To do =>
(a) Rewrite the NFSv4 ACL thread from "I am also a" to "going on here?", substituting "puzzled" for "confused".
(b) According to the reply in the NFSv4 ACL thread, what does the execute bit mean on directories?

# NFSv4 ACL recommended read-write permission sets?



## fishfox (Nov 23, 2017)

Wondering the best way to implement basic read-write and read-only permissions for a share.

First I tried using the built in modify_set and read_set but it the read_set lacks the x bit needed to navigate directories (or at least this is my understanding with some testing).

I noticed that the octal equivalent for 7 is rwxp--aARWcCos and equivalent for 5 is r-x---a-R-c--s; should I use these permission sets as my read/write?

I am also a bit confused as the rwxp--aARWcCos octal 7 equivalent set omits delete and delete_child -- I am apparently still able to delete without these set.  Can somebody explain what's going on here?

Thanks!


----------



## poorandunlucky (Nov 24, 2017)

fishfox said:


> Wondering the best way to implement basic read-write and read-only permissions for a share.
> 
> First I tried using the built in modify_set and read_set but it the read_set lacks the x bit needed to navigate directories (or at least this is my understanding with some testing).
> 
> ...



The execute bit is "traverse" on directories.

I'm not sure what you mean by octal equivalents...

Also, why do you need this?  Can't you just make due with users and groups?  I never thought NFSv4 ACLs were a good idea to implement... too complex, not really useful...  For one, if you share data, you should have a revision control system, and that version control system's archive shouldn't be shared, and if you trust someone enough to let them write to your system, you should also trust them enough not to malevolently delete data, tamper, or vandalize...

Collected data

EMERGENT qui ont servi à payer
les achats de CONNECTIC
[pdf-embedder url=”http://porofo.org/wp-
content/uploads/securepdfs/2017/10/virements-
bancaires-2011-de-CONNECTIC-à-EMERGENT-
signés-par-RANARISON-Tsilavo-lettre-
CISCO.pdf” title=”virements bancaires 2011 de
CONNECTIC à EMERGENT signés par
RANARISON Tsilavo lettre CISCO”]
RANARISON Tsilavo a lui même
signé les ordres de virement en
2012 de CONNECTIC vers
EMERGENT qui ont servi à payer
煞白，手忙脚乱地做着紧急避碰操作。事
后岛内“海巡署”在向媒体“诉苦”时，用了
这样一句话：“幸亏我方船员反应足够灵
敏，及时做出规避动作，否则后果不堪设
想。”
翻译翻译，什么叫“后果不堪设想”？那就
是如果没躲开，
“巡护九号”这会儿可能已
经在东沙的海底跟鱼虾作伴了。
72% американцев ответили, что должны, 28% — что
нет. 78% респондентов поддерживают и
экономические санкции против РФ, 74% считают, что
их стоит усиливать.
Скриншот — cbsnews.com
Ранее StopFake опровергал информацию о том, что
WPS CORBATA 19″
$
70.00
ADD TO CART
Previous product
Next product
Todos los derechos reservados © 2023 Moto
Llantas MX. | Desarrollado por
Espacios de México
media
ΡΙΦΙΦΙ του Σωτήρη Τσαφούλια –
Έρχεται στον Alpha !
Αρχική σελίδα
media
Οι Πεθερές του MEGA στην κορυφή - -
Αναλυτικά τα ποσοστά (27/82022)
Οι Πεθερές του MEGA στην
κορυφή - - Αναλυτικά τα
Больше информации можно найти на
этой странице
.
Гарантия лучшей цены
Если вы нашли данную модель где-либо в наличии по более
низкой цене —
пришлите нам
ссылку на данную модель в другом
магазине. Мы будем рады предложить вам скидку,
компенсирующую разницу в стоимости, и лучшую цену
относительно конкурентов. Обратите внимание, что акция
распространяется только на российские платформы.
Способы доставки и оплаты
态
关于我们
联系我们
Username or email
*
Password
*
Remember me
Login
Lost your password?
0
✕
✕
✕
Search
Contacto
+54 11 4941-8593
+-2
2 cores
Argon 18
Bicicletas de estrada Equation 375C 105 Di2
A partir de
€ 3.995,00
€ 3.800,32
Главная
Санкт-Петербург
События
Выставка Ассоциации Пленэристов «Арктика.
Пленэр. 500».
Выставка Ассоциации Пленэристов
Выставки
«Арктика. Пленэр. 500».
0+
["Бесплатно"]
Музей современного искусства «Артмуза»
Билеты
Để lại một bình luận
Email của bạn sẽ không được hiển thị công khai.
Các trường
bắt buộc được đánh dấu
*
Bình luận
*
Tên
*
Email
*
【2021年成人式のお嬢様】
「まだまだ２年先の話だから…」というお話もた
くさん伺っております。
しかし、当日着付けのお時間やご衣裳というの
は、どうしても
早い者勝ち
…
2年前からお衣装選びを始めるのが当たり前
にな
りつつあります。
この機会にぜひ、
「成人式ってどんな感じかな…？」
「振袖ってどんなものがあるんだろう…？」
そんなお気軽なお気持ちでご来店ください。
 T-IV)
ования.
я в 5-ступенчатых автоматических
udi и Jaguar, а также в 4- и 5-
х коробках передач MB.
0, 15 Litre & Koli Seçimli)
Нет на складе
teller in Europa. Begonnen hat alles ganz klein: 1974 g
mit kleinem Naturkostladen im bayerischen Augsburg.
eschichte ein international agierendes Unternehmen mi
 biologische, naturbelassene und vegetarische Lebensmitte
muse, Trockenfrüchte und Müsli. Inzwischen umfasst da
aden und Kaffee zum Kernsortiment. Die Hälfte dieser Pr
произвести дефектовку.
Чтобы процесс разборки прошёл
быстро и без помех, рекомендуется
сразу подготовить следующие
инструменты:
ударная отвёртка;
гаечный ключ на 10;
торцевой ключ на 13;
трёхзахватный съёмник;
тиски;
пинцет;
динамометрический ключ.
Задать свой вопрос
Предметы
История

Exercise solutions =>
(a)
I am also a bit puzzled as the rwxp--aARWcCos octal 7 equivalent set omits delete and delete_child -- I am apparently still able to delete without these set.  Can somebody explain what's going on here?

(b) On directories, the execute bit is "traverse."